A Syrian child flees with her family to Qaa in Lebanon / Freedom House via Flickr
Syrian refugees are enduring cramped, freezing conditions in an abandoned school on the border of Syria and Lebanon, according to a special report by Lebanese TV channel MTV.
In the report the school, in the village of Wadi Khaled, was shown to have no electricity or heating, the refugees living there complained of not having enough blankets for everybody, and the refugees claimed they had no food or milk for their children.

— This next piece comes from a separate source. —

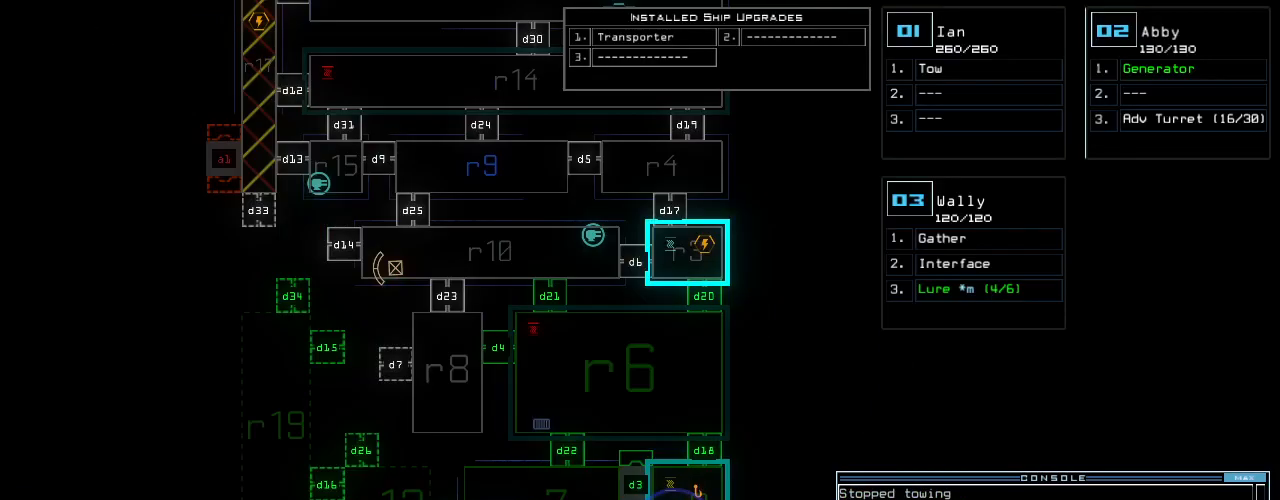
{"keys": ["3"], "events": [[479, "3", "down"]]}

Thousands of Syrians have crossed the Lebanese border since April 2011, fleeing the persecution of President Assad’s regime, according to the UN’s refugee agency, UNHCR. Up to 2,000 are reported to have fled across the border in the past week alone, following the shelling by Assad’s forces of Homs. Wadi Khaled has become one of the key routes from Syria into Lebanon.
A little boy described in the report how he had been abducted with his family by armed forces in his home village: ‘They blindfolded us and took us away in big trucks. They drove for about 45 minutes, then came down and started beating us with sticks and electrocuting us. When I lost consciousness, they removed my fingernail. But we managed to run away and cross illegally into Lebanon.’

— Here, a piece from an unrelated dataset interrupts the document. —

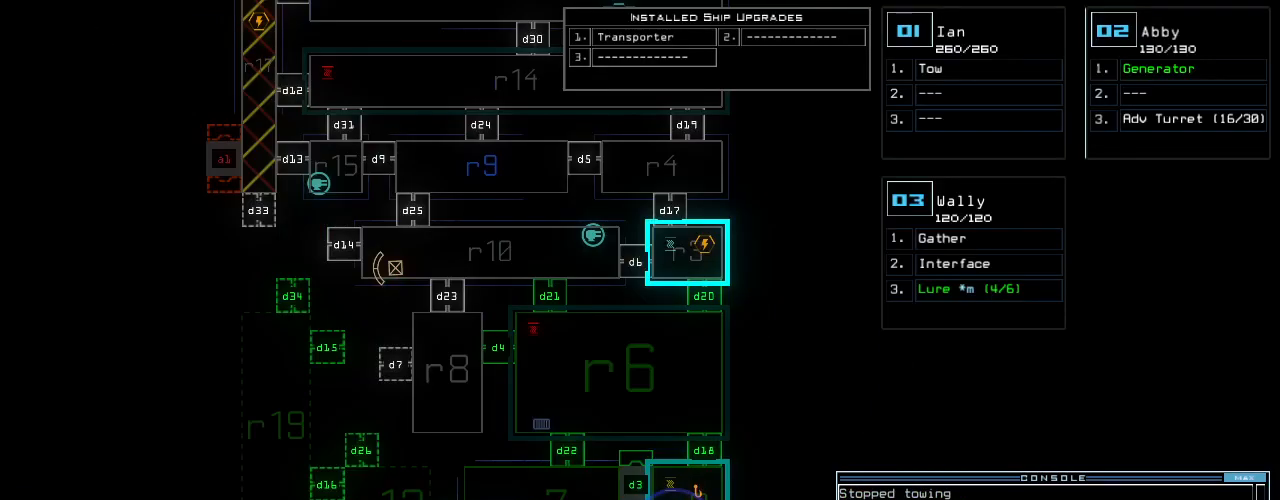
{"keys": ["l"], "events": [[42, "3", "up"], [458, "l", "down"]]}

Footage from the report was quite stark. The refugees sleep on threadbare mattresses on the floor, in classrooms that are divided into sections using curtains. A tiny space in the corner is used as both toilet and shower. In the absence of medical attention, some refugees were starting to show signs of infectious skin diseases.
In Tripoli, the largest city in the north of Lebanon, doctors say they cannot cope with the numbers of injured people arriving at their hospitals, and they are unable to provide support to the refugees.

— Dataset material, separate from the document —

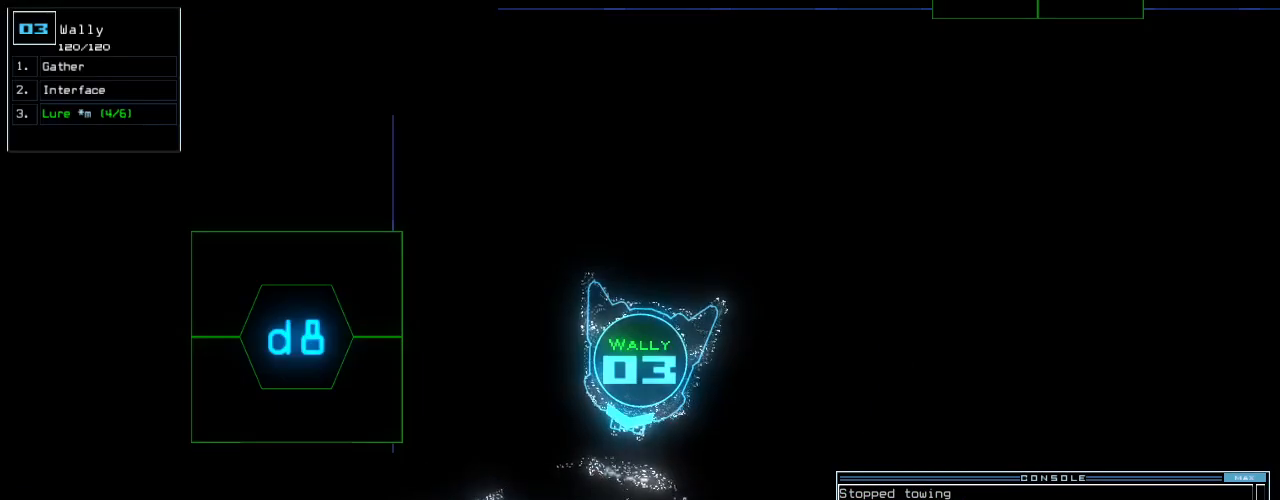
{"keys": [], "events": [[21, "return", "down"], [42, "l", "up"], [104, "return", "up"], [208, "space", "down"], [292, "space", "up"]]}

There are 12,000 refugees in Lebanon, according to a recent report by the UNHCR, of whom over 7,000 are officially registered in the north of Lebanon. An estimated 4,000 unregistered Syrians are in the Bekaa Valley, and a further 1,000 are in other parts of Lebanon.
‘Last weekend more Syrians crossed with some 50 families arriving in Arsal, and 170 families in Fakha village. According to the mayor of Arsal, there are an additional 75 families in Mashariia Al Qaa,’ the UNHCR report says, adding: ‘the majority of displaced Syrians are residing in houses, rooms, barns and huts made available by the local communities’.
Many refugees who enter Lebanon through the Bekaa Valley have been reportedly stopped and searched by the Lebanese Army. Up to 40 were recently arrested and returned to Syria.
Syrian refugees are not allowed to get jobs or to travel around Lebanon. Many enter Lebanon illegally and refuse to register their details with the UNHCR, because they are afraid that their details will be passed on to the Lebanese security services.
Not all Lebanese welcome the arrival of Syrian refugees in Lebanon. While Lebanon’s Sunni communities have acknowledged the Syrian refugees and attempted to help them, Lebanese Shias – who include many supporters of Hezbollah – explicitly discourage them. The current Hezbollah-led government supports the Assad regime and doesn’t officially recognise the Syrian refugees, calling them ‘Syrian citizens fleeing the unrest in Syria’.
It seems unlikely these refugees will receive much help from the Lebanese government – but if the international community is unable to help the Syrians in the city of Homs, it should at least help those fleeing Homs and other cities under attack, giving them the chance to survive in Lebanon in dignity.